Perhaps it’s worth mentioning the tool I use for cutting sheet and plate steel, a standard 4.5 inch angle grinder. ½ inch thickness can be dealt with quite easily and if you mark the job out carefully beforehand, with practice cuts can be made to a millimetre accuracy, especially since the advent of the super thin 1.5mm thick cutting discs. Discs do not last long cutting thick stuff, but costs are reasonable for packs of 10 or 20. Various other industrial tools can cut far quicker and with greater accuracy but for the keen DIYer like myself the investment needed would be ludicrous. These small angle grinders can be purchased for £15 new and about £30-40 quid gets you a pretty good one. I have 3, one for cutting, one with an abrasive flapper disc and one with a knotted wire brush as I’m too lazy to swap everything around every couple of minutes.

————

§ Assigned task 1
In the angle grinder post, roughly what does a pretty good small angle grinder cost?
The records have no connection to the angle grinder post.

————

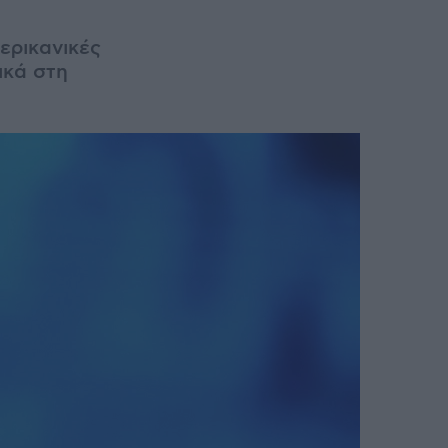
ερικανικές
ικά στη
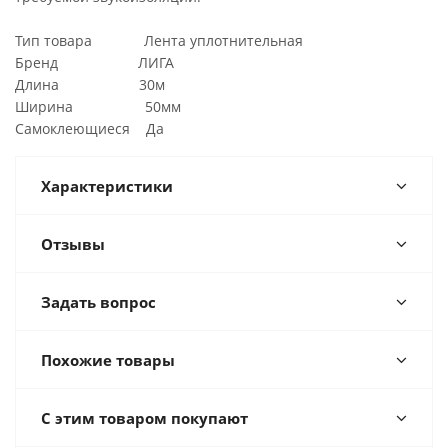
Тип товара Лента уплотнительная
Бренд ЛИГА
Длина 30м
Ширина 50мм
Самоклеющиеся Да
Характеристики
Отзывы
Задать вопрос
Похожие товары
С этим товаром покупают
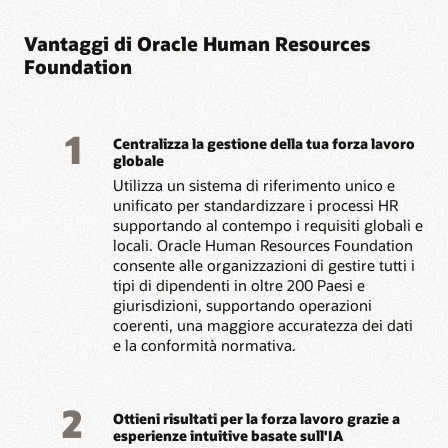
competenze con
opportunità di crescita
Vantaggi di Oracle Human Resources
Foundation
Leggi la panoramica sull'Employee Experience (PDF)
1
Centralizza la gestione della tua forza lavoro
globale
Utilizza un sistema di riferimento unico e
unificato per standardizzare i processi HR
supportando al contempo i requisiti globali e
locali. Oracle Human Resources Foundation
consente alle organizzazioni di gestire tutti i
tipi di dipendenti in oltre 200 Paesi e
giurisdizioni, supportando operazioni
coerenti, una maggiore accuratezza dei dati
e la conformità normativa.
2
Ottieni risultati per la forza lavoro grazie a
esperienze intuitive basate sull'IA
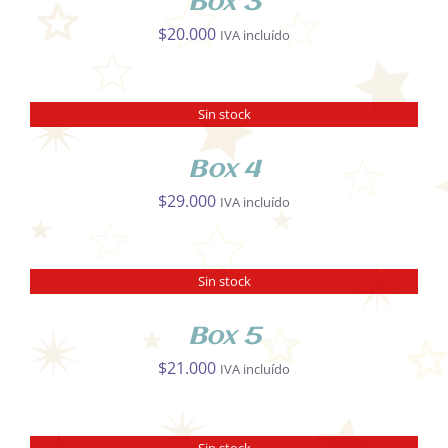
Box 3
$
20.000
IVA incluído
Sin stock
DETALLES
Box 4
$
29.000
IVA incluído
Sin stock
DETALLES
Box 5
$
21.000
IVA incluído
Sin stock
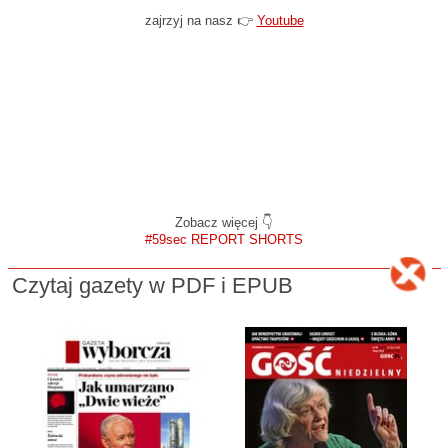
zajrzyj na nasz 👉
Youtube
Zobacz więcej 👇
#59sec REPORT SHORTS
Czytaj gazety w PDF i EPUB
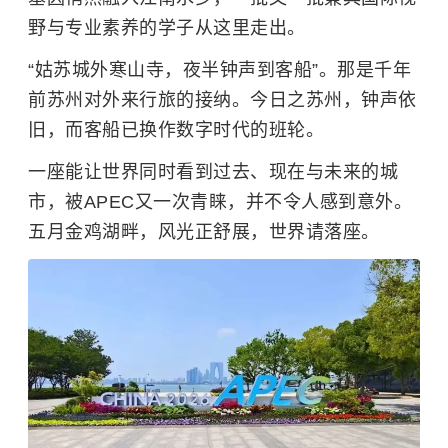
野与专业素养的学子从这里走出。
“姑苏城外寒山寺，夜半钟声到客船”。那是千年
前苏州对外来行旅的接纳。今日之苏州，钟声依
旧，而客船已换作数字时代的班轮。
一座能让世界同时看到过去、现在与未来的城
市，被APEC又一次青睐，并不令人感到意外。
五月金鸡湖畔，风光正舒展，世界请落座。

————

§ Assigned task 2
Write out the records again, beginning at the line that has "zajrzyj na nasz 👉" and stopping at the end of the records, with "Youtube" changed to "YouTube" and nothing else altered. Leave the pictures out.

§ Response box 1
About £30-40.

§ Response box 2
zajrzyj na nasz 👉
YouTube
Zobacz więcej 👇
#59sec REPORT SHORTS
Czytaj gazety w PDF i EPUB
野与专业素养的学子从这里走出。
“姑苏城外寒山寺，夜半钟声到客船”。那是千年
前苏州对外来行旅的接纳。今日之苏州，钟声依
旧，而客船已换作数字时代的班轮。
一座能让世界同时看到过去、现在与未来的城
市，被APEC又一次青睐，并不令人感到意外。
五月金鸡湖畔，风光正舒展，世界请落座。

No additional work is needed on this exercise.